• _Task item_: Exactly as given, write out all the entries again.

• _Page-level text extractions_:
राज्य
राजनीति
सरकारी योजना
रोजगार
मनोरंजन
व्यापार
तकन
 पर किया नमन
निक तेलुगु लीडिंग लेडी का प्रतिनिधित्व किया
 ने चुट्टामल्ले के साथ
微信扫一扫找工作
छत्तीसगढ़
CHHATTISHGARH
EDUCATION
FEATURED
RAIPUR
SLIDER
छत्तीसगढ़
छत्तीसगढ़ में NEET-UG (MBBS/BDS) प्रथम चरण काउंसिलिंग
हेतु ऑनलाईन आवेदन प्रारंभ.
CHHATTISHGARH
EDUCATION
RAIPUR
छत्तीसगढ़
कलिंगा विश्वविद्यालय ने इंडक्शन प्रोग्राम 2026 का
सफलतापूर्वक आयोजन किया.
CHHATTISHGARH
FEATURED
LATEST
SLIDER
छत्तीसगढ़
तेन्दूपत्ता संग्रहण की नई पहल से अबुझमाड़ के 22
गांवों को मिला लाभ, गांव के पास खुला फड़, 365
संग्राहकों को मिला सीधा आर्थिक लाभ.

• _Your solution_:
राज्य
राजनीति
सरकारी योजना
रोजगार
मनोरंजन
व्यापार
तकन
 पर किया नमन
निक तेलुगु लीडिंग लेडी का प्रतिनिधित्व किया
 ने चुट्टामल्ले के साथ
微信扫一扫找工作
छत्तीसगढ़
CHHATTISHGARH
EDUCATION
FEATURED
RAIPUR
SLIDER
छत्तीसगढ़
छत्तीसगढ़ में NEET-UG (MBBS/BDS) प्रथम चरण काउंसिलिंग
हेतु ऑनलाईन आवेदन प्रारंभ.
CHHATTISHGARH
EDUCATION
RAIPUR
छत्तीसगढ़
कलिंगा विश्वविद्यालय ने इंडक्शन प्रोग्राम 2026 का
सफलतापूर्वक आयोजन किया.
CHHATTISHGARH
FEATURED
LATEST
SLIDER
छत्तीसगढ़
तेन्दूपत्ता संग्रहण की नई पहल से अबुझमाड़ के 22
गांवों को मिला लाभ, गांव के पास खुला फड़, 365
संग्राहकों को मिला सीधा आर्थिक लाभ.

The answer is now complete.